PROVIDED DATA Start Marker
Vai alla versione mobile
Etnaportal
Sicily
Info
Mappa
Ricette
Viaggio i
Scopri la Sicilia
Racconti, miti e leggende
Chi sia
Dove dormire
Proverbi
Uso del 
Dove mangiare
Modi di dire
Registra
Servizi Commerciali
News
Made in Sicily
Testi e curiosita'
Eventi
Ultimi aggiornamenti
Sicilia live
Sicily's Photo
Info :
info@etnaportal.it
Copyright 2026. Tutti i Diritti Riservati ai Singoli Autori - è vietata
PROVIDED DATA End Marker
PROVIDED DATA Start Marker
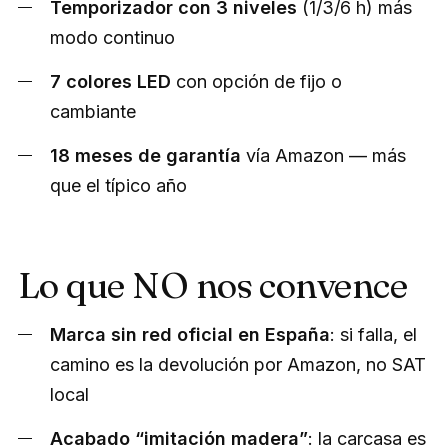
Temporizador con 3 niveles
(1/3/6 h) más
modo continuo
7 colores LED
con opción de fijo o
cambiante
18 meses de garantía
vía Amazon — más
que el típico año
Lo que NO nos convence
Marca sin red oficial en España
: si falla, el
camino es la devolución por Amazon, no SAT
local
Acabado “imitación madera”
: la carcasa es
PROVIDED DATA End Marker
ASSIGNMENT |
Reproduce everything in the listing above from the line containing "Vai alla versione mobile" down to the line containing "info@etnaportal.it", including both of those lines, without altering anything.

EXERCISE SOLUTION |
Vai alla versione mobile
Etnaportal
Sicily
Info
Mappa
Ricette
Viaggio i
Scopri la Sicilia
Racconti, miti e leggende
Chi sia
Dove dormire
Proverbi
Uso del 
Dove mangiare
Modi di dire
Registra
Servizi Commerciali
News
Made in Sicily
Testi e curiosita'
Eventi
Ultimi aggiornamenti
Sicilia live
Sicily's Photo
Info :
info@etnaportal.it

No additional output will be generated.